Neuropediatrics. 1995 Dec;26(6):298-305. doi: 10.1055/s-2007-979778.
Ocular motor apraxia (OMA) is a clinical sign involving the intermittent inability to initiate saccades, and a failure of quick phases during optokinetic nystagmus (OKN) and vestibular nystagmus (VN). Some patients have no other associated abnormalities (idiopathic), whereas others have a variety of neurological conditions. We quantified the severity of the saccade failure and correlated it with neuro-radiological and other oculomotor findings in 62 children (aged 17 days - 14 years). Saccades, smooth pursuit, OKN and VN were recorded using electrooculography and the extent of "locking up" (absent quick phases during OKN and VN) was measured. Saccades were usually hypometric. Pursuit and OKN gains were normal in the majority of the idiopathic cases but were low in those with other neurological conditions. Twenty-four patients had essentially normal scans, whereas 38 had abnormal scans: Delayed myelination, cerebellar abnormalities (particularly involving the vermis), and agenesis of the corpus callosum were the most common findings. A significant positive correlation was present between increasing neuro-radiological deficits and severity of "locking up" during OKN. Principal component analysis showed that brainstem and cerebellar vermis abnormalities were the main factors involved. A pathophysiological basis of OMA is discussed in the light of animal and clinical studies.

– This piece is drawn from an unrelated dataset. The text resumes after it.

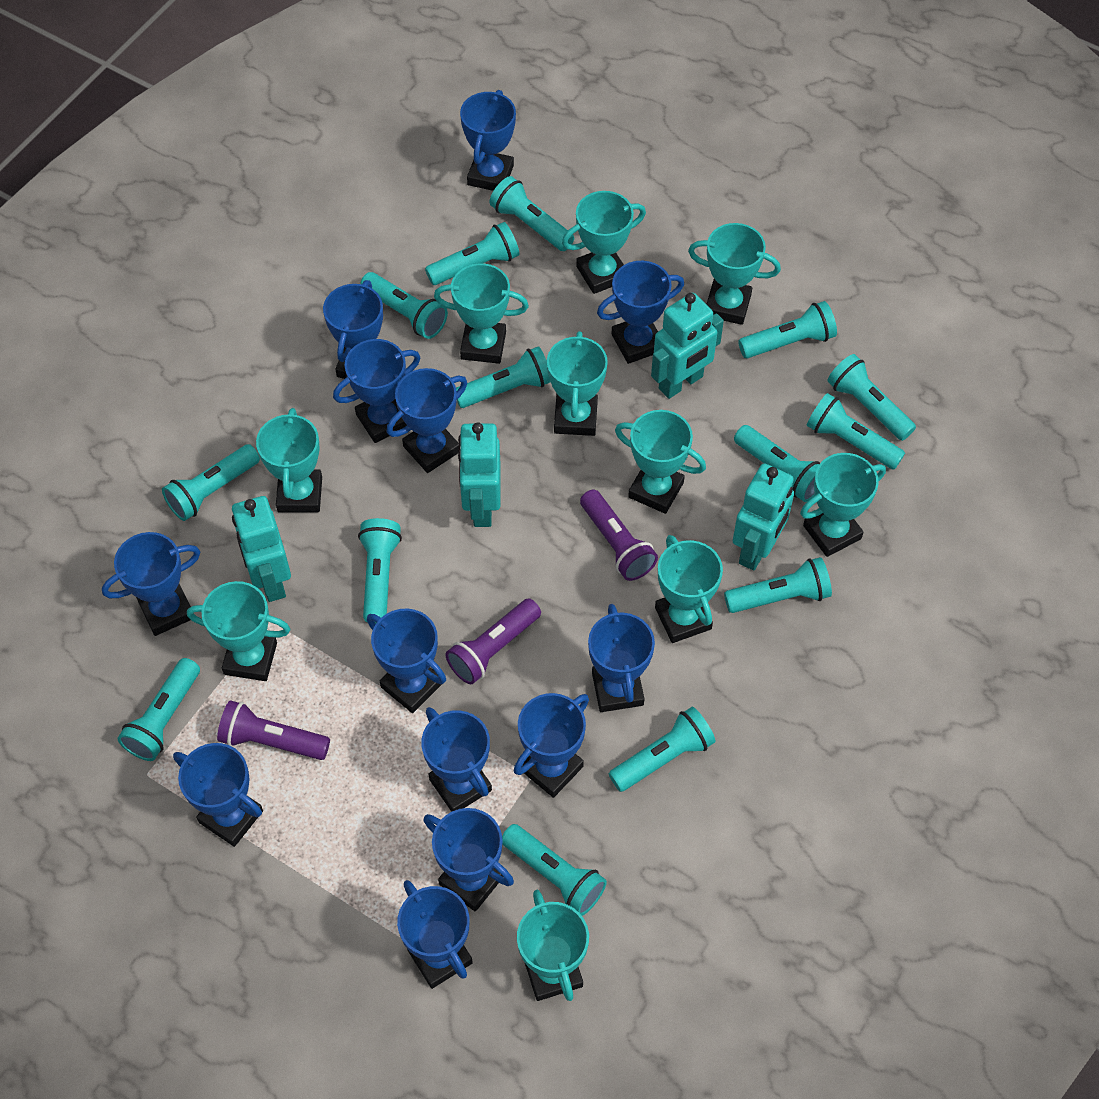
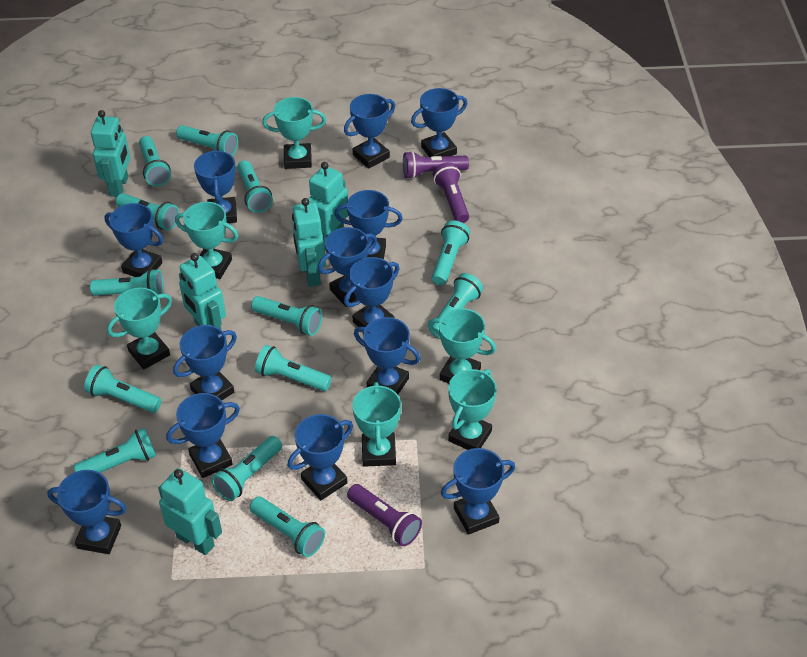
turquoise flashlight: 14 -> 13
turquoise robot: 4 -> 5
turquoise trophy: 10 -> 6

眼球运动失用症(OMA)是一种临床体征,表现为间歇性无法发起扫视,以及视动性眼球震颤(OKN)和前庭性眼球震颤(VN)时快相缺失。一些患者无其他相关异常(特发性),而另一些患者则患有多种神经系统疾病。我们对62名儿童(年龄17天至14岁)的扫视失败严重程度进行了量化,并将其与神经放射学及其他眼球运动检查结果进行了关联分析。使用眼电图记录扫视、平稳跟踪、OKN和VN,并测量“锁定”程度(OKN和VN时快相缺失)。扫视通常幅度减小。大多数特发性病例的跟踪和OKN增益正常,但患有其他神经系统疾病的患者其增益较低。24例患者扫描基本正常,而38例扫描异常:髓鞘延迟形成、小脑异常(特别是涉及蚓部)和胼胝体发育不全是最常见的发现。OKN期间神经放射学缺陷增加与“锁定”严重程度之间存在显著正相关。主成分分析表明,脑干和小脑蚓部异常是主要相关因素。结合动物和临床研究对OMA的病理生理基础进行了讨论。